Ospedale psichiatrico di Mombello

Il manicomio provinciale di Milano a Mombello nacque nel 1865 per far fronte al sovraffollamento del manicomio cittadino della Senavra. Nell’agosto del 1865, circa sessanta pazienti furono trasferiti dalla Senavra a Villa Pusterla-Crivelli a Mombello, una villa storica che in passato aveva ospitato i Bonaparte. Dopo lavori di ristrutturazione e adeguamento, nell’ottobre del 1867 il numero dei ricoverati nella succursale di Mombello raggiunse le 300 unità, rigorosamente divise tra uomini e donne. Cesare Castiglioni, direttore della Senavra e figura di spicco della “scuola milanese” di psichiatria, insieme ad Andrea Verga e Serafino Biffi, organizzò Mombello come una colonia agricola per pazienti tranquilli che non necessitavano di cure intensive.

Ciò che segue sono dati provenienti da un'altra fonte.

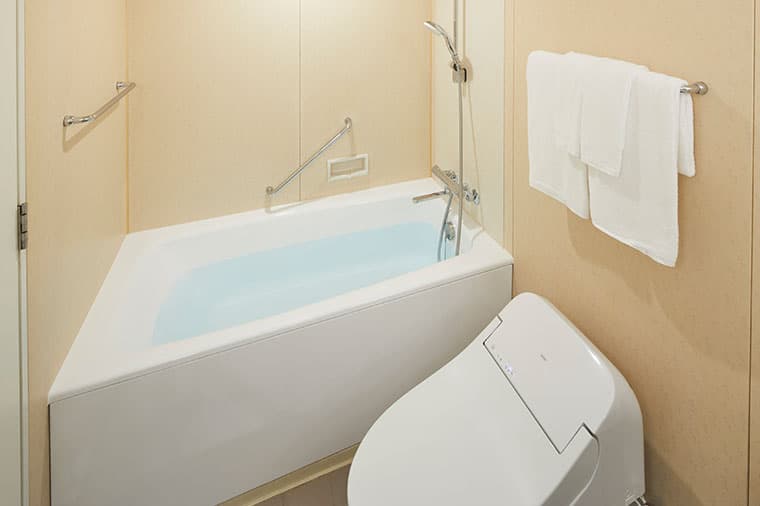
Find the location of `floor`. floor is located at coordinates (328, 492).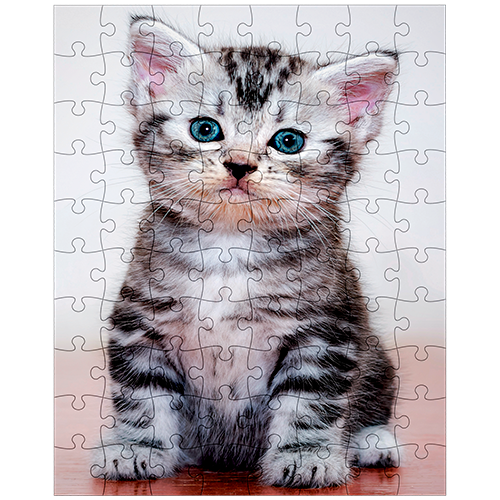
The width and height of the screenshot is (500, 500). I want to click on corner pieces, so click(426, 490), click(64, 477), click(88, 30), click(430, 17).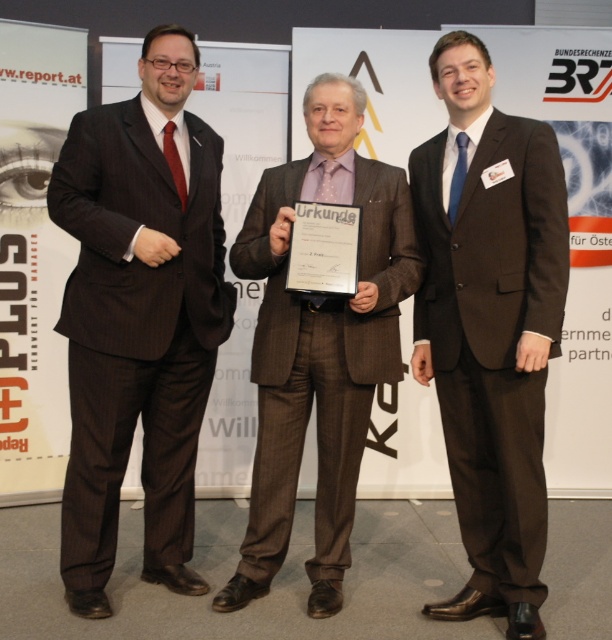
Question: Is matte brown suit at center thinner than brown textured suit at center?

Choices:
 (A) no
 (B) yes

Answer: (B)

Question: Which point is farther to the camera?

Choices:
 (A) (288, 380)
 (B) (118, 259)
 (C) (465, 214)

Answer: (A)

Question: Observing the image, what is the correct spatial positioning of matte black suit at left in reference to matte brown suit at center?

Choices:
 (A) below
 (B) above

Answer: (B)

Question: Among these objects, which one is nearest to the camera?

Choices:
 (A) matte brown suit at center
 (B) brown textured suit at center

Answer: (A)

Question: Among these objects, which one is nearest to the camera?

Choices:
 (A) matte black suit at left
 (B) brown textured suit at center
 (C) matte brown suit at center

Answer: (C)

Question: Does matte black suit at left have a larger size compared to brown textured suit at center?

Choices:
 (A) yes
 (B) no

Answer: (A)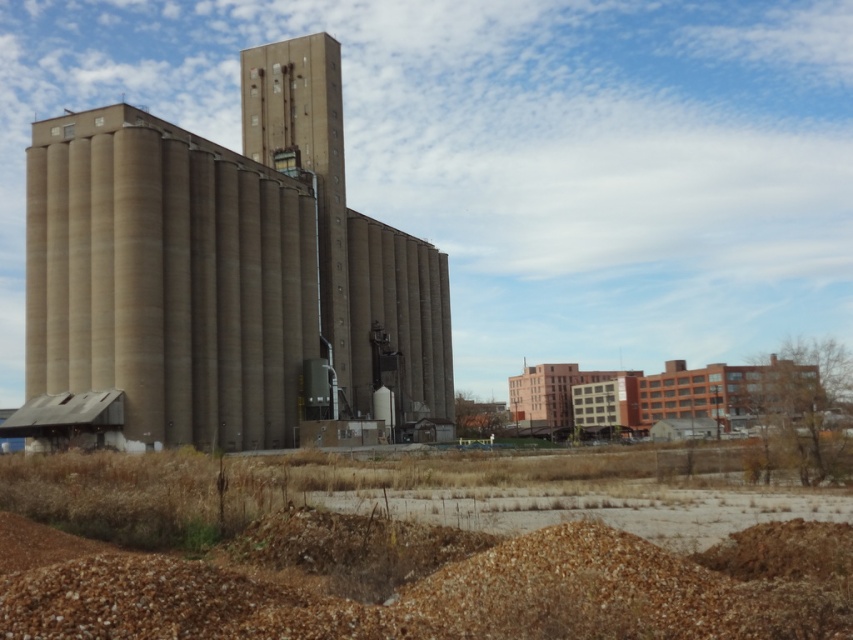
You are a maintenance worker needing to reach the concrete silo at center from your current position on the brown gravel at lower center. Given that your equipment cart can only travel 70 meters before needing a recharge, will you need to recharge before reaching the silo?

The distance between brown gravel at lower center and concrete silo at center is 72.48 meters. Since the cart can only go 70 meters before needing a recharge, you will need to recharge before reaching the silo.

You are standing at the center of the industrial area and want to place a new sensor exactly at the location of the brown gravel at lower center. What are the coordinates where you should place the sensor?

The coordinates for the brown gravel at lower center are at point (389, 563).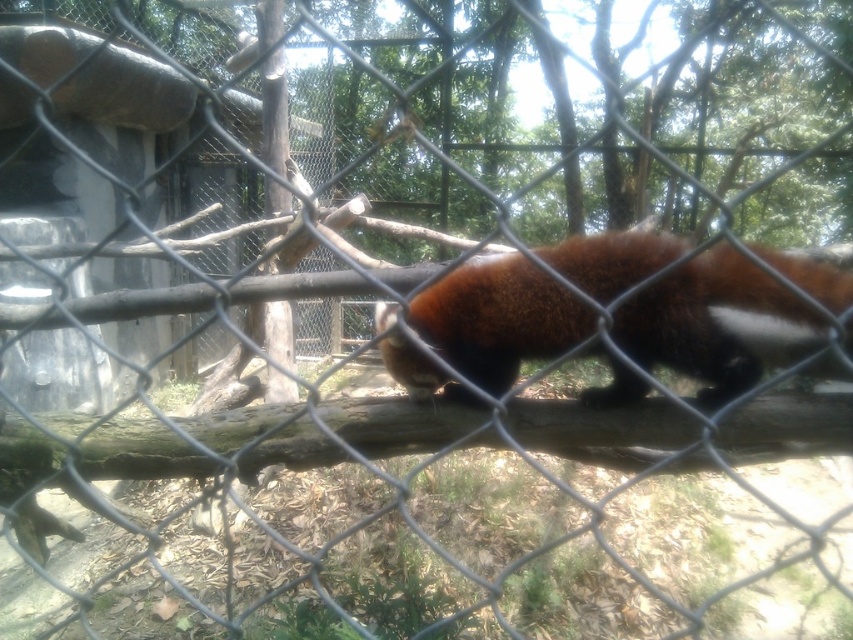
Question: Can you confirm if fuzzy brown fur at center is positioned to the left of brown rough wood at center?

Choices:
 (A) no
 (B) yes

Answer: (A)

Question: Does fuzzy brown fur at center have a greater width compared to brown rough wood at center?

Choices:
 (A) no
 (B) yes

Answer: (A)

Question: From the image, what is the correct spatial relationship of fuzzy brown fur at center in relation to brown rough wood at center?

Choices:
 (A) right
 (B) left

Answer: (A)

Question: Which of the following is the closest to the observer?

Choices:
 (A) (355, 397)
 (B) (630, 298)

Answer: (B)

Question: Which point is closer to the camera?

Choices:
 (A) brown rough wood at center
 (B) fuzzy brown fur at center

Answer: (B)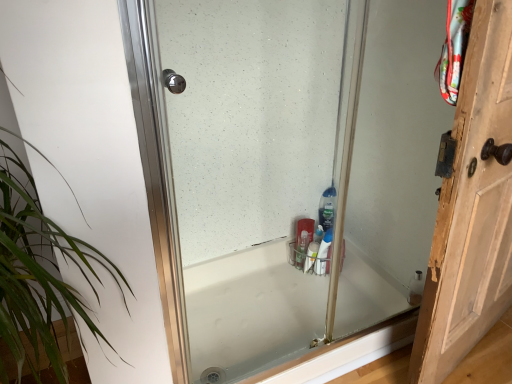
Question: Is white glossy bathtub at center wider than green leafy plant at left?

Choices:
 (A) no
 (B) yes

Answer: (B)

Question: Is white glossy bathtub at center positioned behind green leafy plant at left?

Choices:
 (A) no
 (B) yes

Answer: (B)

Question: Considering the relative sizes of white glossy bathtub at center and green leafy plant at left in the image provided, is white glossy bathtub at center taller than green leafy plant at left?

Choices:
 (A) yes
 (B) no

Answer: (B)

Question: Is white glossy bathtub at center shorter than green leafy plant at left?

Choices:
 (A) no
 (B) yes

Answer: (B)

Question: Is the position of white glossy bathtub at center less distant than that of green leafy plant at left?

Choices:
 (A) yes
 (B) no

Answer: (B)

Question: Do you think white glossy bottle at lower right, the first cleaning product viewed from the front, is within wooden door at right, or outside of it?

Choices:
 (A) outside
 (B) inside

Answer: (A)

Question: Considering the relative positions of white glossy bottle at lower right, the first cleaning product viewed from the front, and wooden door at right in the image provided, is white glossy bottle at lower right, the first cleaning product viewed from the front, to the left or to the right of wooden door at right?

Choices:
 (A) right
 (B) left

Answer: (B)

Question: From a real-world perspective, is white glossy bottle at lower right, the 1th cleaning product in the bottom-to-top sequence, above or below wooden door at right?

Choices:
 (A) above
 (B) below

Answer: (B)

Question: Considering their positions, is white glossy bottle at lower right, the 2th cleaning product positioned from the top, located in front of or behind wooden door at right?

Choices:
 (A) front
 (B) behind

Answer: (B)

Question: From the image's perspective, is green leafy plant at left located above or below white glossy bathtub at center?

Choices:
 (A) below
 (B) above

Answer: (B)

Question: In the image, is green leafy plant at left on the left side or the right side of white glossy bathtub at center?

Choices:
 (A) right
 (B) left

Answer: (B)

Question: Looking at their shapes, would you say green leafy plant at left is wider or thinner than white glossy bathtub at center?

Choices:
 (A) wide
 (B) thin

Answer: (B)

Question: Is point (39, 281) closer or farther from the camera than point (240, 271)?

Choices:
 (A) closer
 (B) farther

Answer: (A)

Question: Looking at their shapes, would you say white glossy bathtub at center is wider or thinner than green leafy plant at left?

Choices:
 (A) thin
 (B) wide

Answer: (B)

Question: In the image, is white glossy bathtub at center on the left side or the right side of green leafy plant at left?

Choices:
 (A) right
 (B) left

Answer: (A)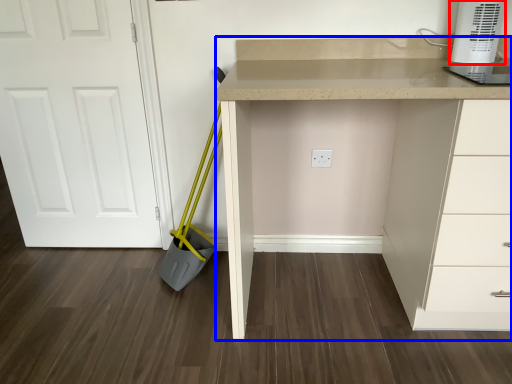
Question: Which of the following is the closest to the observer, home appliance (highlighted by a red box) or computer desk (highlighted by a blue box)?

Choices:
 (A) home appliance
 (B) computer desk

Answer: (B)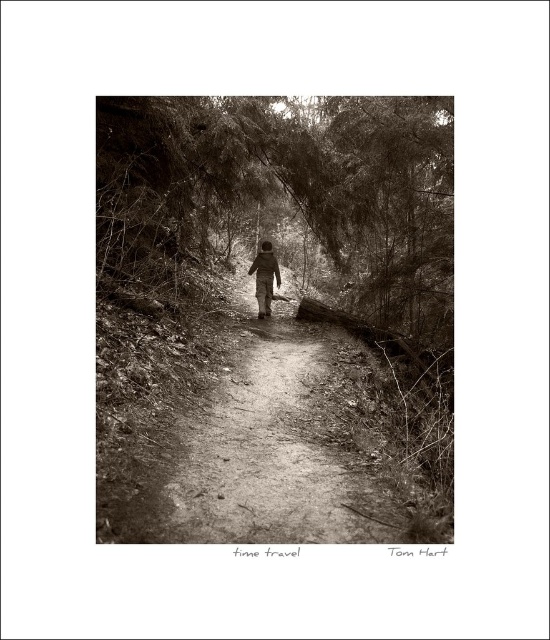
You are an observer in the scene. You notice the sepia textured forest at center and the matte black jacket at center. Which object takes up more space in the image?

The sepia textured forest at center is bigger than the matte black jacket at center, so it takes up more space in the image.

From the picture: You are standing on the dirt path in the forest and see the sepia textured forest at center and the matte black jacket at center. Which object is closer to you?

The sepia textured forest at center is closer to you because it is in front of the matte black jacket at center.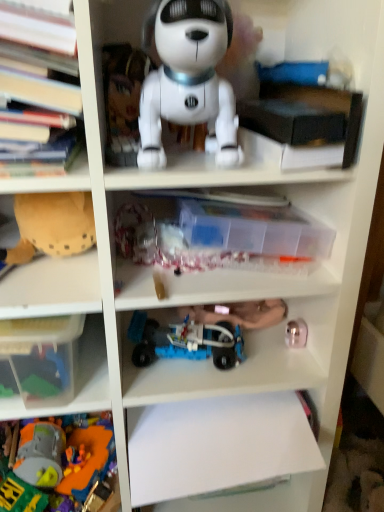
Question: Is blue plastic toy car at center, the 2th toy in the bottom-to-top sequence, aimed at metallic gold toy at lower right, positioned as the 3th toy in top-to-bottom order?

Choices:
 (A) no
 (B) yes

Answer: (A)

Question: Considering the relative sizes of blue plastic toy car at center, the 2th toy in the bottom-to-top sequence, and metallic gold toy at lower right, marked as the third toy in a bottom-to-top arrangement, in the image provided, is blue plastic toy car at center, the 2th toy in the bottom-to-top sequence, shorter than metallic gold toy at lower right, marked as the third toy in a bottom-to-top arrangement,?

Choices:
 (A) yes
 (B) no

Answer: (B)

Question: Is blue plastic toy car at center, the fourth toy positioned from the top, positioned behind metallic gold toy at lower right, positioned as the 3th toy in top-to-bottom order?

Choices:
 (A) no
 (B) yes

Answer: (A)

Question: From a real-world perspective, is blue plastic toy car at center, the 2th toy in the bottom-to-top sequence, positioned under metallic gold toy at lower right, marked as the third toy in a bottom-to-top arrangement, based on gravity?

Choices:
 (A) yes
 (B) no

Answer: (B)

Question: From the image's perspective, is blue plastic toy car at center, the 2th toy in the bottom-to-top sequence, beneath metallic gold toy at lower right, marked as the third toy in a bottom-to-top arrangement?

Choices:
 (A) no
 (B) yes

Answer: (B)

Question: Can we say blue plastic toy car at center, the fourth toy positioned from the top, lies outside metallic gold toy at lower right, marked as the third toy in a bottom-to-top arrangement?

Choices:
 (A) yes
 (B) no

Answer: (A)

Question: Is metallic gold toy at lower right, positioned as the 3th toy in top-to-bottom order, aimed at transparent plastic container at center, arranged as the second book when viewed from the left?

Choices:
 (A) yes
 (B) no

Answer: (B)

Question: From the image's perspective, is metallic gold toy at lower right, positioned as the 3th toy in top-to-bottom order, on transparent plastic container at center, arranged as the second book when viewed from the left?

Choices:
 (A) yes
 (B) no

Answer: (B)

Question: From a real-world perspective, is metallic gold toy at lower right, positioned as the 3th toy in top-to-bottom order, over transparent plastic container at center, arranged as the second book when viewed from the left?

Choices:
 (A) no
 (B) yes

Answer: (A)

Question: Considering the relative sizes of metallic gold toy at lower right, positioned as the 3th toy in top-to-bottom order, and transparent plastic container at center, arranged as the second book when viewed from the left, in the image provided, is metallic gold toy at lower right, positioned as the 3th toy in top-to-bottom order, wider than transparent plastic container at center, arranged as the second book when viewed from the left,?

Choices:
 (A) no
 (B) yes

Answer: (A)

Question: Considering the relative sizes of metallic gold toy at lower right, positioned as the 3th toy in top-to-bottom order, and transparent plastic container at center, which ranks as the second book in right-to-left order, in the image provided, is metallic gold toy at lower right, positioned as the 3th toy in top-to-bottom order, taller than transparent plastic container at center, which ranks as the second book in right-to-left order,?

Choices:
 (A) no
 (B) yes

Answer: (A)

Question: From a real-world perspective, is metallic gold toy at lower right, marked as the third toy in a bottom-to-top arrangement, physically below transparent plastic container at center, which ranks as the second book in right-to-left order?

Choices:
 (A) yes
 (B) no

Answer: (A)

Question: From the image's perspective, is hardcover books at left, the 3th book when ordered from right to left, above translucent plastic storage box at lower left?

Tra il 1873 e il 1878, Mombello fu trasformato in manicomio provinciale e ulteriormente ampliato, arrivando a ospitare oltre mille pazienti. La struttura era concepita come un “villaggio” e comprendeva, oltre ai reparti, laboratori scientifici, biblioteche per medici e pazienti, laboratori artigianali, giardini e terreni coltivabili. I pazienti erano suddivisi in base al comportamento in reparti come “tranquilli”, “agitati” e “lavoratori”, con l’ergoterapia (terapia del lavoro) considerata un’attività terapeutica fondamentale per la maggior parte di loro. Solo i pazienti “agitati” erano isolati.

Nel 1880 nacque “La Gazzetta del Manicomio della Provincia di Milano in Mombello”, un giornale interno pubblicato per 25 anni che testimoniava anche la partecipazione del manicomio a eventi come l’Esposizione Internazionale di Milano nel 1887, sottolineando il legame tra psichiatria e igiene e l’impegno degli psichiatri nell’educazione sanitaria della popolazione, ad esempio sulla pellagra.
Sotto la direzione di Edoardo Gonzales, tra la fine dell’Ottocento e l’inizio del Novecento, furono introdotte rappresentazioni teatrali e balli come parte dell'”educazione morale” dei pazienti. Gonzales promosse anche la costruzione di un acquedotto per il manicomio e per Limbiate e istituì un “reparto fanciulli” con materiale didattico Montessori, anticipando l’importanza della pedagogia infantile in contesti psichiatrici.

Nel 1908 furono costruiti i “padiglioni aperti” nella pineta di Mombello. Durante la Prima Guerra Mondiale, due padiglioni furono adibiti a ospedale militare per soldati con disturbi psichici, che ricevettero trattamenti innovativi basati su riposo, libertà e un regime alimentare ricostituente. Mombello accolse anche “alienate profughe” da Venezia dopo la disfatta di Caporetto e, in seguito, sfollati di altre guerre e calamità. Alcuni membri del personale del manicomio, come lo psichiatra Gaetano Perusini, parteciparono al conflitto, perdendo la vita.

Negli anni della Grande Guerra, per far fronte al sovraffollamento, furono aperte diverse succursali. Mombello divenne un importante centro di ricerca con l’Istituto Andrea Verga, il Laboratorio di psicologia sperimentale di Giuseppe Corberi e l’Istituto neurobiologico di Ugo Cerletti. Nel 1931 fu istituita una sezione universitaria all’interno del manicomio, collegata all’Università di Milano.
Durante il fascismo, Mombello fu tristemente noto per l’internamento e la morte di Benito Albino Mussolini. Il declino del manicomio iniziò nel secondo dopoguerra, con la crescita della succursale di Affori.

Mombello fu uno dei manicomi più grandi e importanti d’Italia, con oltre tremila ricoverati, visitato da psichiatri di tutto il mondo e ospitò anche personalità come il pittore Gino Sandri. La Legge Basaglia del 1978 ne decretò la chiusura, completata in vent’anni.